Indian culture

Virginia’s Narmada Winery Pays Homage to Indian Culture

Courtesy of Julekha Dash

Honor Indian heritage and family ties

Patil credits the winery’s success to the Virginia wine community as well as a distinctive Indian influence. On weekends, diners can pair their wines with samosas, chana masala (chickpea curry), spinach and butter chicken.

“A lot of people don’t know that you can pair Indian food with wine,” says Patil. “People are surprised to try Indian food with wine. Nobody offers that.”

Viognier, Petit Verdot, Cabernet Franc and Chardonel (Seyval Blanc and Chardonnay hybrid) are among their flagship grape varieties. The wines and the name of the winery honor the Indian heritage of the family. “Narmada” is the name of a river in India and the mother-in-law of Sudha Patil, who sacrificed herself for the upbringing of the family. “My mother-in-law actually sold some of her gold jewelry to pay for the plane ticket” so her son could study in the United States, Patil says. “They didn’t have a lot of money, but she made sure everyone was educated.”

Indian influences seep into wine in other ways as well. Made from Vidal Blanc and Chardonel grapes, Narmada’s Legacy 2018 vintage pays homage to family and heritage with its lush notes of mango, a popular fruit in India.

“My husband used to ask me all the time, ‘Can you do something with mango?’ “Patil said. “I never had the opportunity to make wine with mango, but after he passed away I said, ‘I have to make him something with mango.’ And that’s why we call it Legacy.

The winery also invites customers to celebrate Diwali, the Indian festival of lights, and the spring festival Holi.

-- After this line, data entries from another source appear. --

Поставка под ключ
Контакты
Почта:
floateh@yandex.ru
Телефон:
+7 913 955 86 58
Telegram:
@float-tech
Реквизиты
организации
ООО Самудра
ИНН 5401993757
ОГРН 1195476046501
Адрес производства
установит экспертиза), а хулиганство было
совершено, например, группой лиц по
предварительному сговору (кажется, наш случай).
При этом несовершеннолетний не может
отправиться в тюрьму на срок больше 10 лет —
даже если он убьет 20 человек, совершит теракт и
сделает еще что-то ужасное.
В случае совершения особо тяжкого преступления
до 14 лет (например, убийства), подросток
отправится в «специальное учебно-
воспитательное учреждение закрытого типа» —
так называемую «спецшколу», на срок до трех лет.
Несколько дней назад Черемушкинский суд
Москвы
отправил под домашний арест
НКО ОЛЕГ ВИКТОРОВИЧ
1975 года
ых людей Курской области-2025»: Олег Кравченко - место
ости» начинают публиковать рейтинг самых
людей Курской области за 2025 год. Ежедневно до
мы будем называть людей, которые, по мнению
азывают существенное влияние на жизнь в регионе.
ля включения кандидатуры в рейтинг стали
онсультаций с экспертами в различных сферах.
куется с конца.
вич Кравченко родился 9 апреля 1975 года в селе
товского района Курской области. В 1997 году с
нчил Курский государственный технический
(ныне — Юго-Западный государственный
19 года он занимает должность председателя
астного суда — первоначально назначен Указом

This year, Narmada hosted a socially distanced Holi celebration by offering flower petals to each table for customers to throw at their companions.

Before the pandemic, for the Diwali celebration, the winery staged a fireworks display and played Bollywood tunes as guests danced. One year, Patil’s professionally trained daughter-in-law offered dance lessons.

Patil says she is now ready to sell the winery, although she could remain a winemaker. She hopes the next owner will continue to honor the winery’s South Asian heritage in an industry that has always lacked diversity.

Many first-generation immigrants, Black Americans and other minorities often lack the heritage or generational knowledge that would make it easier to enter the wine business, says Phil Long, owner of California’s Longevity Wines and president of the Association of African American Vintners. The association sponsors scholarships and sponsors winemakers of color.

“Thanks to people like the Patils who follow their hearts and overcome the obstacles in their path, we are beginning to make progress in creating a more diverse wine industry,” Long says. “People of all cultures need to understand that wine can be a career. It only happens if they see people who look like them succeed in the world of wine.